Fritz Zurbrügg: Negative interest rates: necessary from a monetary policy perspective - but with what risks for the banks?

Speech by Mr Fritz Zurbrügg, Vice Chairman of the Governing Board of the Swiss National Bank, to the Volkswirtschaftliche Gesellschaft des Kantons Bern, Berne, 24 November 2016.

The views expressed in this speech are those of the speaker and not the view of the BIS.

Central bank speech  | 
29 November 2016

Ladies and gentlemen

Thank you for inviting me to speak at your annual general meeting. It has become something of a tradition for members of the Governing Board of the Swiss National Bank to appear before your society, the Volkswirtschaftliche Gesellschaft des Kantons Bern, and I am honoured to continue this tradition. In November 2012, my colleague Thomas Jordan began his speech by citing a few figures to underline just how much the world had changed since the financial crisis.

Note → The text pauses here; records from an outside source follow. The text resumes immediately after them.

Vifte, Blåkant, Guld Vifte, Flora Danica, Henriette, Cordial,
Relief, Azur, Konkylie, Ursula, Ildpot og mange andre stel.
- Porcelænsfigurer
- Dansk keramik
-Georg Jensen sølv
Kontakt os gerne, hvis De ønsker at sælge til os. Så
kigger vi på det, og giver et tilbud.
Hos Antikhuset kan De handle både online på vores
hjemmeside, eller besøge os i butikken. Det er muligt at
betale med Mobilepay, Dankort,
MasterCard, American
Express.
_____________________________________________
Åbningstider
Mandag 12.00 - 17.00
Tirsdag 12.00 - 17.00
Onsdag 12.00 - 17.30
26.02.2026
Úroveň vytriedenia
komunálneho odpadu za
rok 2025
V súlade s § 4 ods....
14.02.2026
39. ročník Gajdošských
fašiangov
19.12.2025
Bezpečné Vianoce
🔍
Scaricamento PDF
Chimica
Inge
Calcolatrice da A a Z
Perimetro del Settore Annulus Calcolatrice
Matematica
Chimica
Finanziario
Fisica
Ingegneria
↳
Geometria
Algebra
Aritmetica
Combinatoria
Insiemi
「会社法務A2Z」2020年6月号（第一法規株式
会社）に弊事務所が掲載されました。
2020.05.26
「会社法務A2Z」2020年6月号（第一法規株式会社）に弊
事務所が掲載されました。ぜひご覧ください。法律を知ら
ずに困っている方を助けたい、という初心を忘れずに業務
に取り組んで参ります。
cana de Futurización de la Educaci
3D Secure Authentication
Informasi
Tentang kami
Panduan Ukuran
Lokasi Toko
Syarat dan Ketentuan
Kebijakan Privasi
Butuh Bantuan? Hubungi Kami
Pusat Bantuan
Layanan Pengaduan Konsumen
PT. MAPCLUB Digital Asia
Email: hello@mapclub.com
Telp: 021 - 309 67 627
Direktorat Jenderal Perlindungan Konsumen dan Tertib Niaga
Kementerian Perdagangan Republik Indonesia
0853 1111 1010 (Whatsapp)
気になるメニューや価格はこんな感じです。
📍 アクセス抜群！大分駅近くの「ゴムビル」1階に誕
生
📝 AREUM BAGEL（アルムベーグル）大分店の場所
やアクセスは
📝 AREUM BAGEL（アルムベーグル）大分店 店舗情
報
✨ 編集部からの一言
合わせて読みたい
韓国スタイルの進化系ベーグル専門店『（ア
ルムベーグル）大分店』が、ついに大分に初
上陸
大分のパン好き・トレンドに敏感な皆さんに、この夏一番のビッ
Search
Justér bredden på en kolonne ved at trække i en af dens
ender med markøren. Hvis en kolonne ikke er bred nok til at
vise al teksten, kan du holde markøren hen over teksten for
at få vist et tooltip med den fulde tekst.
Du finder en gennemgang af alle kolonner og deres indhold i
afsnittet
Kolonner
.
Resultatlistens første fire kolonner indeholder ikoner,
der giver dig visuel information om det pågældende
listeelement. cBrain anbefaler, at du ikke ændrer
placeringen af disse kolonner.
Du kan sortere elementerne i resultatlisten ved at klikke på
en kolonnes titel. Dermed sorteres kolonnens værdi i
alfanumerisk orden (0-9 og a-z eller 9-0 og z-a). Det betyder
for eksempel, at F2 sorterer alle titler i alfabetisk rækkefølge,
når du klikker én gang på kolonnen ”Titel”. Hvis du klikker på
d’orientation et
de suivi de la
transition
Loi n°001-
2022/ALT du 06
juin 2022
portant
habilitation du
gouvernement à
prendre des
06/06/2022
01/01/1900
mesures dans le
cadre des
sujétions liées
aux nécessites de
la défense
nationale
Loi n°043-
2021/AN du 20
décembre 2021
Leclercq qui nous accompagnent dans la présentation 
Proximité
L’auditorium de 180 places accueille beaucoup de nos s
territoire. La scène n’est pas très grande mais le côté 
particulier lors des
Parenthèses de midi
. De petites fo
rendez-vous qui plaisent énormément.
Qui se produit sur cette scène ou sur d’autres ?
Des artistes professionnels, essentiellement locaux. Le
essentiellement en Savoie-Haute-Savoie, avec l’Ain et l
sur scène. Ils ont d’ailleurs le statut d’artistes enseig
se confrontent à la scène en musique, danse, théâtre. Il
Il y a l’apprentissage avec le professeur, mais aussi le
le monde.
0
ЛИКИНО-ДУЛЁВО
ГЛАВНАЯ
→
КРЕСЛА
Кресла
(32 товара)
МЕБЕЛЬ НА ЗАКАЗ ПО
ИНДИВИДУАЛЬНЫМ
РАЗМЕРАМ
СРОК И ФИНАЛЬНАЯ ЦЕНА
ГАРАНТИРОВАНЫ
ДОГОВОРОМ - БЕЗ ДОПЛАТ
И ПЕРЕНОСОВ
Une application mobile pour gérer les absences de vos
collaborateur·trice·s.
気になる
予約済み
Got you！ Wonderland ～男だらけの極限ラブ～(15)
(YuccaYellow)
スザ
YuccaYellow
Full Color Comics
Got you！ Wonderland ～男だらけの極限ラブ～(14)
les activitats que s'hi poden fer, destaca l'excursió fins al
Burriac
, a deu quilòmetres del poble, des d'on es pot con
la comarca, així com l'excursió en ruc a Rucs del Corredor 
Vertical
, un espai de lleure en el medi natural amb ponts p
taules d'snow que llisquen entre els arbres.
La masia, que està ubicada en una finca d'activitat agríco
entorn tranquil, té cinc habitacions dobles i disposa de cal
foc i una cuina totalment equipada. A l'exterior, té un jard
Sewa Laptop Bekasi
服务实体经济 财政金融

The Swiss franc exchange rate to the euro had fallen from 1.65 to 1.20, shortterm interest rates had decreased from 2.5% to almost zero, and the yield on ten-year Confederation bonds was just 0.5%. Who would have thought that, four years later, we would be confronted with an even stronger franc and even lower - indeed negative - short and longterm interest rates?